***** Selected passage
The Respondent is Tim Mcintosh / Visitair Ltd, Billericay, Essex and Acton, London, of United Kingdom of Great Britain and Northern Ireland.

 

2. The Domain Name and Registrar

The disputed domain name <eminemmobile.com> (herein the "domain name in dispute") is registered with CSL Computer Service Langenbach GmbH dba Joker.com.

 

3. Procedural History

The Complaint was filed with the WIPO Arbitration and Mediation Center (the "Center") on February 24, 2004. On February 25, 2004, the Center transmitted by email to CSL Computer Service Langenbach GmbH dba Joker.com a request for registrar verification in connection with the domain name at issue. On February 26, 2004, CSL Computer Service Langenbach GmbH dba Joker.com transmitted by email to the Center its verification response confirming that the Respondent is listed as the registrant and providing the contact details for the administrative, billing, and technical contact. The Center verified that the Complaint satisfied the formal requirements of the Uniform Domain Name Dispute Resolution Policy (the "Policy"), the Rules for Uniform Domain Name Dispute Resolution Policy (the "Rules"), and the WIPO Supplemental Rules for Uniform Domain Name Dispute Resolution Policy (the "Supplemental Rules").

In accordance with the Rules, paragraphs 2(a) and 4(a), the Center formally notified the Respondent of the Complaint, and the proceedings commenced on March 4, 2004. In accordance with the Rules, paragraph 5(a), the due date for Response was March 24, 2004. The Respondent did not submit any response. Accordingly, the Center notified the Respondent's default on March 25, 2004.

The Center appointed J. Nelson Landry as the sole panelist in this matter on March 31, 2004. The Panel finds that it was properly constituted. The Panel has submitted the Statement of Acceptance and Declaration of Impartiality and Independence, as required by the Center to ensure compliance with the Rules, paragraph 7.

 

4. Factual Background

The Complainant, a most popular music and recording artist, owns all rights, titles and interests in and to the name and trade mark EMINEM ( herein the "Trade Mark"). A listing of five trade mark applications and twelve registrations for the Trade Mark EMINEM in the United States of America and in seven other countries is given in Annex 13 to the Complaint. In the absence of the corresponding documents under Annex 14, the Panel has, with the assistance of the numbers provided in Annex 13, located in the United States Patent Office Records the registrations and observed that the Trade Mark is registered in association with entertainment services and articles of clothing, disclosing 1996, for first use of the services and April 1999, for clothing.

The Complainant performs and records under the pseudonym EMINEM at least since 1996, when he released his debut album and has performed under this name ever since. He has released a large number of recordings under the name EMINEM, more than 30 recordings from 1996, up to the year 2000, as shown in Annex 6 to the Complaint, two of which have sold more than five million copies each world-wide. In 2001, the Complainant won three "Grammy" awards for his musical recordings and in 2003, while he was nominated for five Grammy awards, he won two Grammy awards.

The Complainant has performed under the pseudonym and Trade Mark EMINEM in about 100 cities throughout the United States of America and Canada and in about 20 cities throughout Europe, including London and Manchester in United Kingdom, according to Annex 11. As a consequence of these the Complainant is known throughout the world as "Eminem". A search made in the international "Google", "Yahoo" and "MSN" internet search engines shows that, in each search engine, all of the first 20 "hits" on the name "Eminem" refer to the Complainant, activities as shown in Annex 12.
**********
***** Dataset rows
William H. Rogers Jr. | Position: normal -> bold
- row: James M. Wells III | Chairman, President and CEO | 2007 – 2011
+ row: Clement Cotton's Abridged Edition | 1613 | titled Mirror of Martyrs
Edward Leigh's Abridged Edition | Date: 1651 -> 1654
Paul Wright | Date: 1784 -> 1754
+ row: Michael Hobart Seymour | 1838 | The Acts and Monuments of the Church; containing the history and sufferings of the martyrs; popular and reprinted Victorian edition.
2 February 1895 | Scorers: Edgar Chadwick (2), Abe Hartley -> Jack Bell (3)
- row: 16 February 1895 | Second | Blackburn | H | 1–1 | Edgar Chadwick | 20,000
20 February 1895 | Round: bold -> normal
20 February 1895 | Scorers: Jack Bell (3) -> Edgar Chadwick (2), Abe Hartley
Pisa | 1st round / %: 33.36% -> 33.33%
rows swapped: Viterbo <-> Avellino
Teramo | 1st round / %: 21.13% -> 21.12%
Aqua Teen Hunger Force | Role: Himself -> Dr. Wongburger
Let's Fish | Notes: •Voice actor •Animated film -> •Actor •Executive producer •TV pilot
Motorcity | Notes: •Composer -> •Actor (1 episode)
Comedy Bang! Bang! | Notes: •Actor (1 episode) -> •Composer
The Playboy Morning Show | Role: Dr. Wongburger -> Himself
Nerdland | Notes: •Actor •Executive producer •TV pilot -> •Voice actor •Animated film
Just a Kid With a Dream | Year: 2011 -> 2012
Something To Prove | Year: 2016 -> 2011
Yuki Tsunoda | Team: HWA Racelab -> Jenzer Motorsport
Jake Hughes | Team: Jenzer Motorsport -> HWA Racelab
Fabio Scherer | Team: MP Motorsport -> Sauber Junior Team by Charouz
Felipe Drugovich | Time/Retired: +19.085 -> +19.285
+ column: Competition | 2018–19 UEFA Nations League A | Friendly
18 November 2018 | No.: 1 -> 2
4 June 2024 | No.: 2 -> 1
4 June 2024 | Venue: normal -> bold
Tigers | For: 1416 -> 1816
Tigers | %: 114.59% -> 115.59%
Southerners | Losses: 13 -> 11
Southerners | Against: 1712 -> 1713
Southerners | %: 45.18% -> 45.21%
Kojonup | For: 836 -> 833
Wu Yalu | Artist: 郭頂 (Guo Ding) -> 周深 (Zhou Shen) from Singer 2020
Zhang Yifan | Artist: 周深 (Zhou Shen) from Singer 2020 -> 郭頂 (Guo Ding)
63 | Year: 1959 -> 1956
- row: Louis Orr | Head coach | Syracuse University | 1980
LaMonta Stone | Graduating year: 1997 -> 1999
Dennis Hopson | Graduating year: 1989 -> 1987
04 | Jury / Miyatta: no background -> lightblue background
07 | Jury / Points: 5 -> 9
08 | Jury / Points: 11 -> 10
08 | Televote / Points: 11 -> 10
**********
• _Tasks_:
1. Reproduce part of the eminemmobile.com dispute decision word for word. Begin at the words "The Center appointed" and stop after "Rules, paragraph 7.".
2. Pick up the eminemmobile.com dispute decision right after its last sentence and keep writing.

• _Answer list_:
1.
The Center appointed J. Nelson Landry as the sole panelist in this matter on March 31, 2004. The Panel finds that it was properly constituted. The Panel has submitted the Statement of Acceptance and Declaration of Impartiality and Independence, as required by the Center to ensure compliance with the Rules, paragraph 7.

2.
The Complainant is also the owner of some US copyright registrations in respect of musical recordings which registrations mention both the patronymic name of the Complainant and his pseudonym, EMINEM.

The Complainant like many popular music artists authorized licensees to merchandize items of clothing bearing the Trade Mark since at least 1999. Such clothing has been sold at virtually every performance the Complainant has given since that time, both inside and outside of the United States, as well are being offered on the Complainant's website at <eminem.com>, according to Annex 16. In April 2001, the Complainant appointed Bravado Merchandising as the sole official licensee and supplier of authorised EMINEM clothing and merchandise for Europe responsible for all European authorized sales thereafter.

The Respondent registered the domain name in dispute on March 19, 2003. As put in evidence in Annex 18 a print taken on or around the February 18, 2004, of the page to which the user was directed if he/she accessed <eminemmobile.com> on that date. The panel has observed therein that in the 2004 print, at the very end, there is a notice to the visitor that "Eminen Mobile is an independent and unofficial site and is no way endorsed , affiliated or connected with the artist himself " ( herein the "disclaimer notice") . This disclaimer notice does not appear in the early print of August 2003, shown in Annex 19. The February 2004 print shows that numerous items are offered for sale, such as Favourite Animations and Favourite Picture Messages wherein the word Eminen is presented with the same reversed E letter in the last syllable "nem".

Neither the Complainant, nor his licensee has given any consent, license or authorisation to the Respondent or to any other person, for any use or registration of the domain name in dispute.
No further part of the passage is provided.